Have you been considering a meat-free diet, but are unsure what to consider and how to get your nutritional balance right? Follow in the footsteps of successful vegetarian cyclist Lizzie Deignan with a few top tips.
1. Fill with fuel
“Vegetarian and vegan diets can be high in filling, fibre-rich foods, which don’t always deliver major calorific energy,” explains Shaun Appleton, operations officer with PhD Nutrition.

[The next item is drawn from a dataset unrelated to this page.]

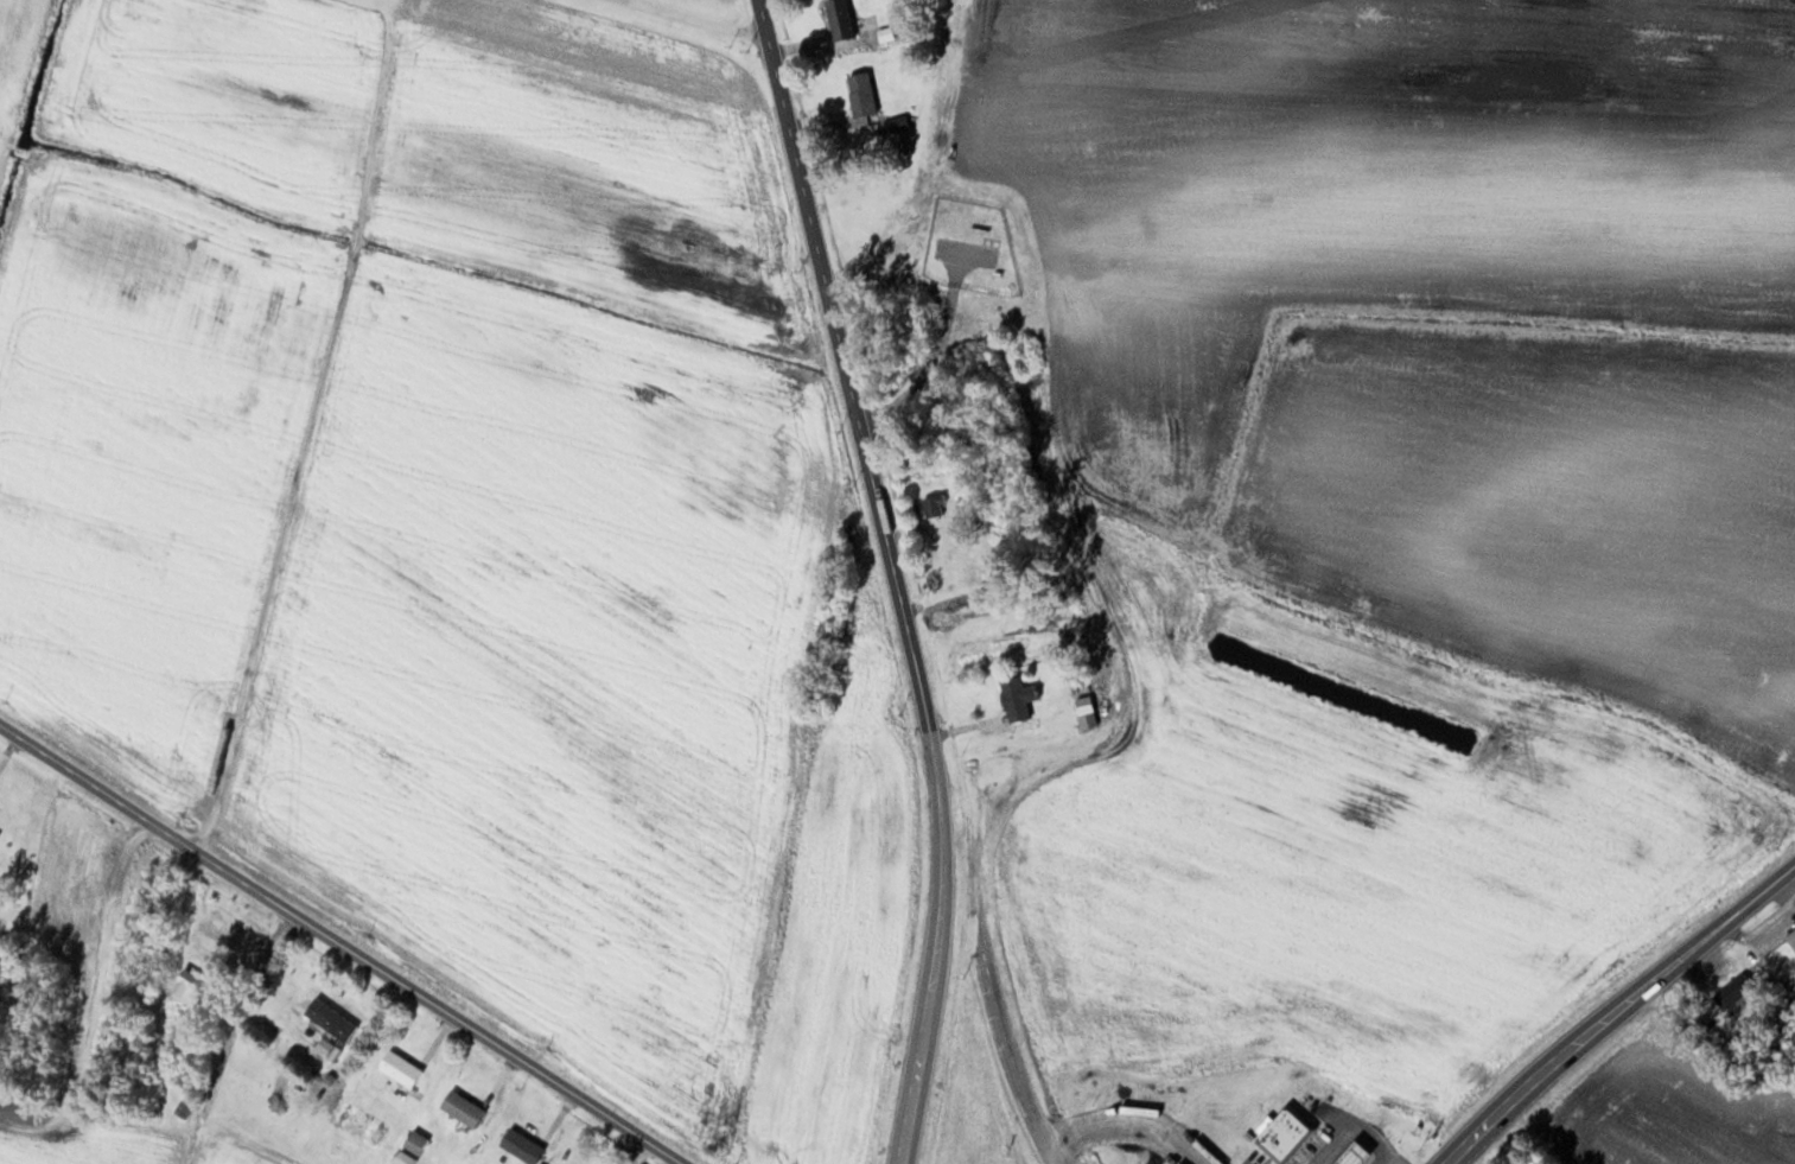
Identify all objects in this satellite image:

They’re useful for weight management, but not so for energy boosting. “More calorie dense, meat-free foods for pre-ride meals include white rice, pasta and potatoes, while in-the-saddle snacks to consider are dried fruit and nuts, bananas, boiled new potatoes and peanut butter or jam sandwiches.”
2. Pick protein sources
“Plant-based protein sources aren’t as densely packed with this muscle-repair essential as meat ones so keeping a food log and remembering that a male cyclist will typically need around 1.2-1.6g of protein per kg of body weight each day can help when measuring your intake,” says Appleton. Female cyclists will require 15 percent less.
“Vegans need to ensure their diet contains vitamin B12, which is common in meat and dairy, but also available through fortified cereals, soy milk, kale, spinach and yeast.”
3. Get vital vitamins
“Keep a check on your iron intake too as the more bioavailable haem iron is only found in meat, but including fortified cereal, soy milk, tofu, chickpeas and lentils plus sun-dried tomatoes, potatoes, seeds and peanuts will boost iron in a vegan diet,” says Appleton.
“Also source calcium — from fortified cereals and soy milk, tofu and green vegetables — and omega-3 from flaxseed, walnuts and DHA Omega-3 soy milk.”